Rahasia ilmu Jawa kuno pertama agar menjadi sakti adalah amalan. Di mana orang Jawa kuno dulu ketika melakukan meditasi yaitu menjalankan tirakat, sehingga nantinya mendapatkan sebuah kekuatan gaib. Seperti diketahui, masyarakat Jawa kuno tidak hanya sekedar menjalankan ritual-ritual spiritual, melainkan juga menekankan arti dari amalan tersebut.

2. Menjaga Kebersihan Hati

Inti dari keberhasilan spiritual masyarakat Jawa kuno terletak juga pada pemeliharaan kebersihan hati. Di mana orang Jawa kuno dulu sering menjalankan kehidupan dengan mematuhi ajaran agama dan melestarikan moralitas. Selain itu, biasanya juga mengamalkan perintah-perintah atau ajaran dalam suatu agama dan tetap percaya kepada Tuhannya.

3. Menggunakan Kesaktian untuk Hal Baik

Rahasia ilmu Jawa kuno selanjutnya yaitu menggunakan kesaktian untuk hal-hal baik.
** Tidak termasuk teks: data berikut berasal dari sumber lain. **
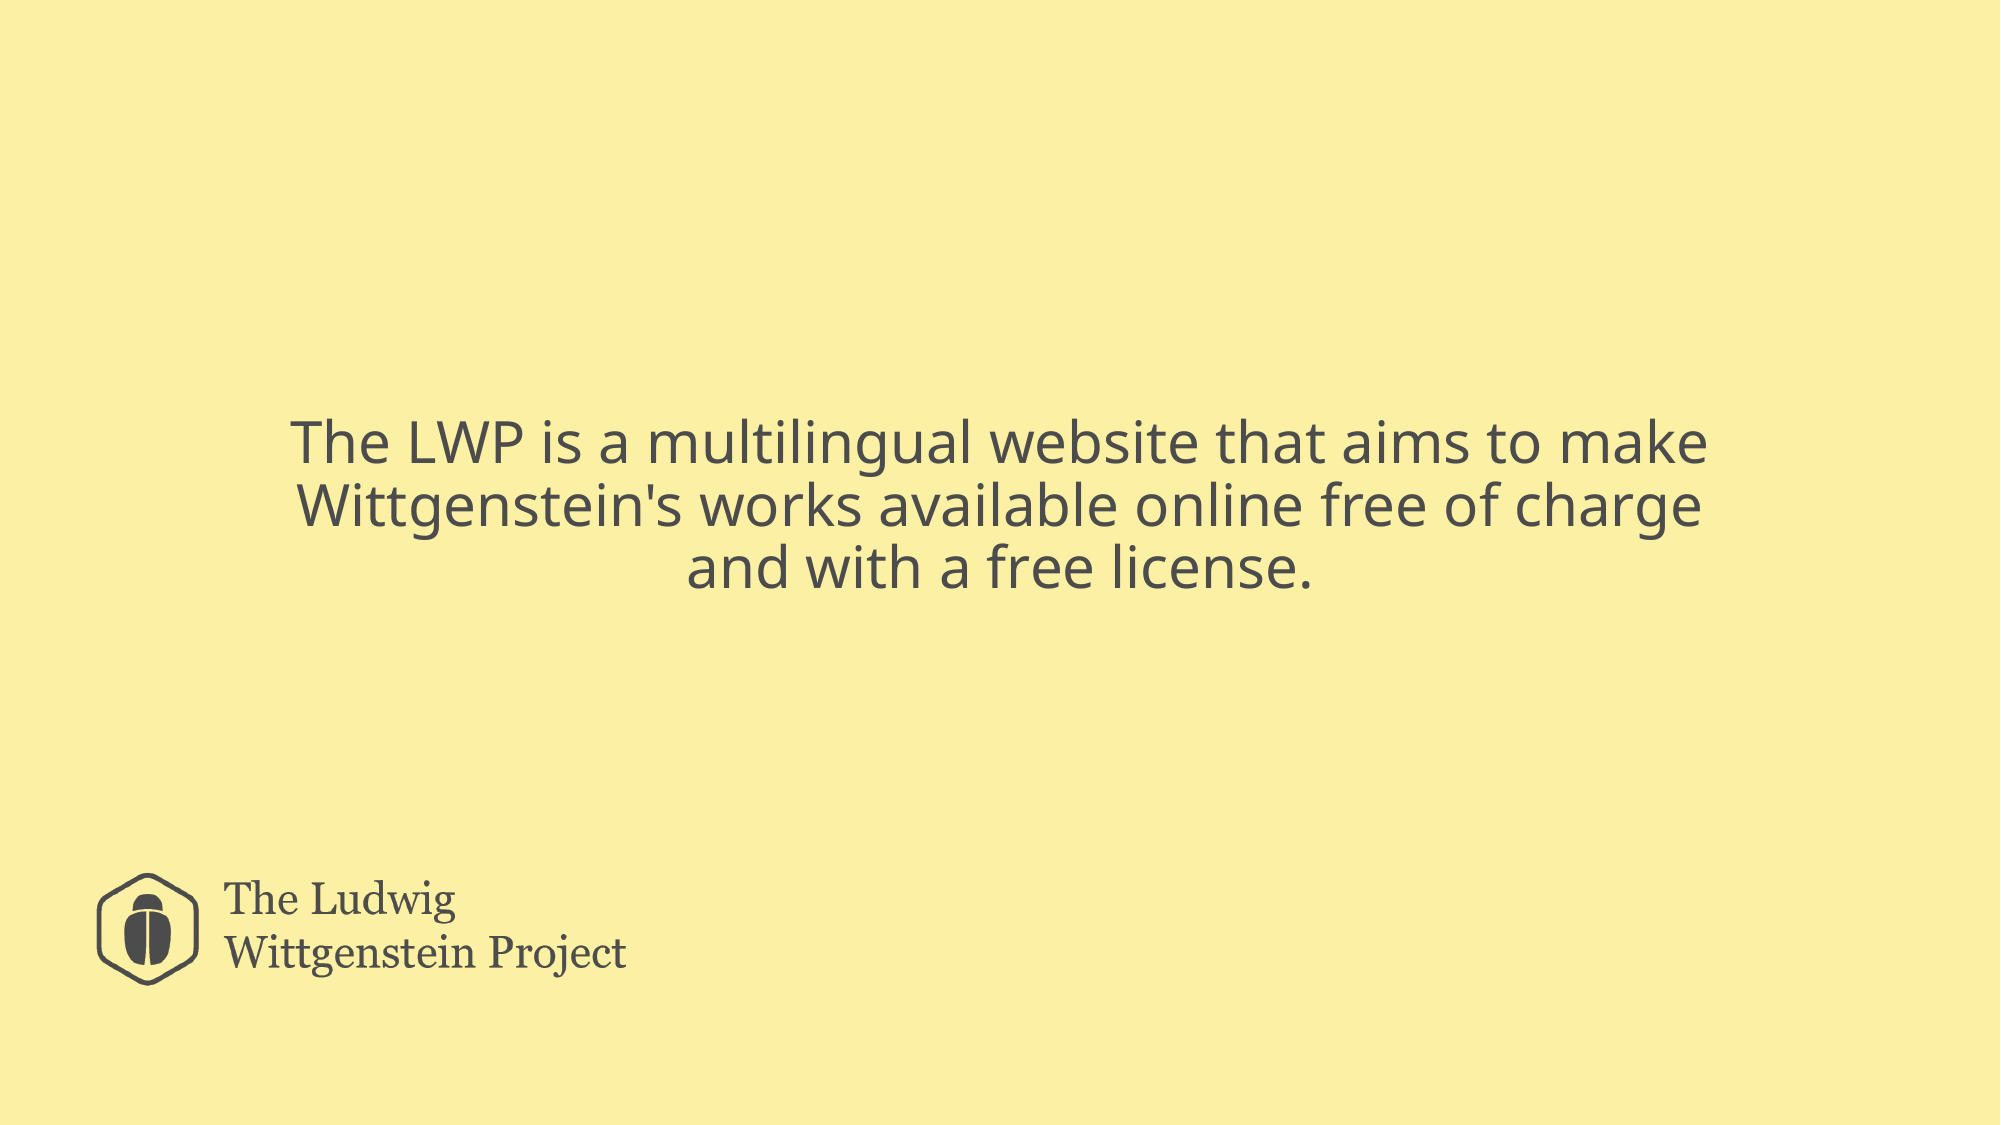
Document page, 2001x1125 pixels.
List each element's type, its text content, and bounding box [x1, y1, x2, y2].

subtitle The LWP is a multilingual website that aims to make Wittgenstein's works available online free of charge and with a free license. [249, 405, 1750, 677]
Jadi, orang Jawa kuno memperoleh kesaktian tidak pernah menggunakan kekuatan tersebut sebagai kepentingan pribadi atau kejahatan. Namun sebaliknya, seorang juga biasanya mengarahkannya sebagai amalan kebaikan, membantu sesama, serta berkontribusi hal positif bagi masyarakat.

4. Mengedepankan Intuisi dan Rasa

Rahasia meditasi Ilmu Jawa kuno terakhir yaitu mengedepankan intuisi dan rasa. Tidak hanya mengandalkan ilmu spiritual saja, namun orang Jawa juga menghargai peran rasa serta intuisi dalam pengembangan kesaktian. Maka, tidak heran orang Jawa kuno sering mendengarkan hari serta memahami isyarat-isyarat gaib yang mungkin terlewatkan oleh panca indra biasa.

Dengan memahami secara mendalam serta mengamalkan rahasia ilmu Jawa kuno tersebut, orang Jawa kuno bisa mencapai tingkat kesaktian mandaraguna yang sangat dihormati dalam masyarakatnya pada zaman dahulu. Jadi, itulah rahasia ilmu Jawa kuno yang sampai saat ini masih diyakini bisa menjadi sakti mandraguna.

Kesimpulan

Ilmu spiritual atau kesaktian didapatkan dengan menggunakan meditasi Jawa kuno memang dianggap tidak masuk akal. Akan tetapi ilmu spiritual Jawa akan tetap menjadi bagian paling menarik dari sejarah serta budaya, adat, tradisi Jawa yang perlu dihargai dan dijaga.